:: To do ::
• 1. In the blog post on McHenry County township consolidation, what savings has the Consolidation group projected?
• 2. Write the next part of the blog post on McHenry County township consolidation, picking up after its final sentence.

:: Page extract ::
● ● ● ● ●

Updates on Previous Posts

Cutting EdgeToday’s Northwest Herald has 3 stories that touch on matters that I’ve discussed in previous posts:

  • County Board Chairman Joe Gottemoller is putting together a 5 member commission to devise the means by which a referendum reducing the number of townships in McHenry County from 17 to 8 can be placed on the 2016 ballot. The panel will consist of 3 members from the County Board, 1 township supervisor and 1 representative from McHenry County Citizens for Township Consolidation. While Joe’s insisting that all sides in the debate will be heard, I think we need some transparency from those who are pushing the issue. As I mentioned in my previous post, the Consolidation group has projected a $40 million saving over 10 years, but haven’t shown us their numbers. The price they should pay for a seat at the table is full disclosure of those projected savings before, not after the commission is seated. Let’s not be like Nancy Pelosi, needing to pass the referendum to see what’s in it.

● ● ● ● ●

[Saved data entries]
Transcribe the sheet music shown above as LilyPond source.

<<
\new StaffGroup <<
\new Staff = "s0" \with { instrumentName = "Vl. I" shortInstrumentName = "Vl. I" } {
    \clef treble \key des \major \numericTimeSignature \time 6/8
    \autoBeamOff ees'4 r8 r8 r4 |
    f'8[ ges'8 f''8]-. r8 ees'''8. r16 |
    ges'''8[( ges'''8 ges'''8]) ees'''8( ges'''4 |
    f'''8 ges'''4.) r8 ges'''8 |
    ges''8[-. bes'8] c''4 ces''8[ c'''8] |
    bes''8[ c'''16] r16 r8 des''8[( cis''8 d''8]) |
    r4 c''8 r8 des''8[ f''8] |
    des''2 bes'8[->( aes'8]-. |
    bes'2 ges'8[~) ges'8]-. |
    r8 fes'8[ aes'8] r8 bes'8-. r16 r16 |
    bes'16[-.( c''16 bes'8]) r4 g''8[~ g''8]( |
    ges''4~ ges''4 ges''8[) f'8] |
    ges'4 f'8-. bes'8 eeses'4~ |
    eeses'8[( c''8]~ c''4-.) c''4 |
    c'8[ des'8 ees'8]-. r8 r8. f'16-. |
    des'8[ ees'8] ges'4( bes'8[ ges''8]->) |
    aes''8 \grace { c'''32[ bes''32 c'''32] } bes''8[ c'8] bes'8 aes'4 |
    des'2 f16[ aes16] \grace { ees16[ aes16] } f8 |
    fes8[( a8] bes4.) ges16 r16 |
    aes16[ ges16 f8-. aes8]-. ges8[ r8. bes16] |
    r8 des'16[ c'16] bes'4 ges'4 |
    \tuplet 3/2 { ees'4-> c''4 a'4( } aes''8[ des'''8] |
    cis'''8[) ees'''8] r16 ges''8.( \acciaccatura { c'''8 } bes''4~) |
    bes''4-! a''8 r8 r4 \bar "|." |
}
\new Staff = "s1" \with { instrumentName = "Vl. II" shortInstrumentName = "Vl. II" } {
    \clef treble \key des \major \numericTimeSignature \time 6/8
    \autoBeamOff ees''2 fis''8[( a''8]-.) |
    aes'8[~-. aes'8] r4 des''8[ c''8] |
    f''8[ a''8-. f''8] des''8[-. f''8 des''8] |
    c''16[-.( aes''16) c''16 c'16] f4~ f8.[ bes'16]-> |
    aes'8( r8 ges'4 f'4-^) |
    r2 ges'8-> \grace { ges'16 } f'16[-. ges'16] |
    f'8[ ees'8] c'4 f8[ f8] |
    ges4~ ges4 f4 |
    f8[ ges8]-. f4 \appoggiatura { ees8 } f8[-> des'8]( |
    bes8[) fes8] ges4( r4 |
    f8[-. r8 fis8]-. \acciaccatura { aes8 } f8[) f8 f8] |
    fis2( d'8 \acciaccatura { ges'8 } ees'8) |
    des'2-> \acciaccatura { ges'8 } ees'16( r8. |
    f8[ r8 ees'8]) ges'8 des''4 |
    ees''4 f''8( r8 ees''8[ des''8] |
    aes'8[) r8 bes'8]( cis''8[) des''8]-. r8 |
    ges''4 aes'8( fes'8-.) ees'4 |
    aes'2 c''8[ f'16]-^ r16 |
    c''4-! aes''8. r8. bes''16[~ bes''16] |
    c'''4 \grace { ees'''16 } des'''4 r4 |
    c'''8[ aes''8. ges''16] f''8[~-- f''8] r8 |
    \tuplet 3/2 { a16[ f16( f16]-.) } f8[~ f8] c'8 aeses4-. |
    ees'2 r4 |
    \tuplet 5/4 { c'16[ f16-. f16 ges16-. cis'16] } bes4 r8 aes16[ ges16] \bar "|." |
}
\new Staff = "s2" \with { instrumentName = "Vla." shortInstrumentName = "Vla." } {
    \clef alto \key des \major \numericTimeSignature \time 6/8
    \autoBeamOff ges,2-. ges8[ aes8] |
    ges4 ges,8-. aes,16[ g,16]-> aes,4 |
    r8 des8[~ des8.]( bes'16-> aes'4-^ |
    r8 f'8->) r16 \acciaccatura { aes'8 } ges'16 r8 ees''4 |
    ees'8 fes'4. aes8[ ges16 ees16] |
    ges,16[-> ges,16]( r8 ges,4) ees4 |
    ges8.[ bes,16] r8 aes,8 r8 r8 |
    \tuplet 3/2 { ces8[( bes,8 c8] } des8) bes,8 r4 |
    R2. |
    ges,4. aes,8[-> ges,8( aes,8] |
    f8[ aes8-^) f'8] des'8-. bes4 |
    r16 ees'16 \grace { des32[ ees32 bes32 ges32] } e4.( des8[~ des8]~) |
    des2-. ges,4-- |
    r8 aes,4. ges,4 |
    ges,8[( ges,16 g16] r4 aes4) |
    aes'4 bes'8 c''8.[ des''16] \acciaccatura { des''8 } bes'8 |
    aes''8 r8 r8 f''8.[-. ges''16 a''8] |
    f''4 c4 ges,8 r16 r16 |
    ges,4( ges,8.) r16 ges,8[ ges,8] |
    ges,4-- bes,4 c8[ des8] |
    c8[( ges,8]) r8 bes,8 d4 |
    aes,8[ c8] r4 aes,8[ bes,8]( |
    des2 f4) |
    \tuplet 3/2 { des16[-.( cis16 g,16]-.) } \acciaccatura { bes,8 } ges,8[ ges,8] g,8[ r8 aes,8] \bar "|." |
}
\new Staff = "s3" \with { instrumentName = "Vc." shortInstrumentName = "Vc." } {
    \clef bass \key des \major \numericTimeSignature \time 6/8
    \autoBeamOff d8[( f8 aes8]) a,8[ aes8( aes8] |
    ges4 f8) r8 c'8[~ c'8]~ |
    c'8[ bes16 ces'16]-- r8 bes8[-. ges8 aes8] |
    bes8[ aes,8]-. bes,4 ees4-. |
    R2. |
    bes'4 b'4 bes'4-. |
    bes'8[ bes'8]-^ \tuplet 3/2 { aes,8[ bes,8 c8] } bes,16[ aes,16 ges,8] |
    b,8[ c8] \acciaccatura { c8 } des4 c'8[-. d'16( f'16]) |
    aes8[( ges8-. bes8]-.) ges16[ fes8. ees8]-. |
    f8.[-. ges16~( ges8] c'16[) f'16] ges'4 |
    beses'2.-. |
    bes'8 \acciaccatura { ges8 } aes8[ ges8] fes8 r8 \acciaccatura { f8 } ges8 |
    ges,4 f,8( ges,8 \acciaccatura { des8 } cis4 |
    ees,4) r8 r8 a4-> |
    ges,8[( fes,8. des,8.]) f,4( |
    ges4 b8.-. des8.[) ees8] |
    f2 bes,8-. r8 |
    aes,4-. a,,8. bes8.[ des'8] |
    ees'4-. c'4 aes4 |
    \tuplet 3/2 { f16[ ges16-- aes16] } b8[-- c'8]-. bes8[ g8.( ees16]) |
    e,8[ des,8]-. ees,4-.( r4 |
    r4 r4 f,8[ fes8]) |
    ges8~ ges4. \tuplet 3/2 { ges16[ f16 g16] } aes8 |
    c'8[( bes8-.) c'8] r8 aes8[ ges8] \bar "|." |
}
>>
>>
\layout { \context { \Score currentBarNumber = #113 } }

● ● ● ● ●

:: Expected outputs ::
• 1. $40 million over 10 years.

• 2.
  • The second story touches on the issue of costs that get tacked onto every fine that’s paid through the circuit court system. It described a guy who paid $200 in court costs on a $50 speeding ticket. My post described having to pay $330 in court costs on a $150 fine for having not registered my dogs. The thing that still chaps me is that I had to pay double costs for the 2 dogs, even though I only appeared once in court. Circuit Clerk Kathy Keefe is quoted as saying:

“The purpose of [court costs] is so the users of the court system are paying to support the court system, rather than the taxpayer who’s never stepped foot in the courthouse in their entire life.”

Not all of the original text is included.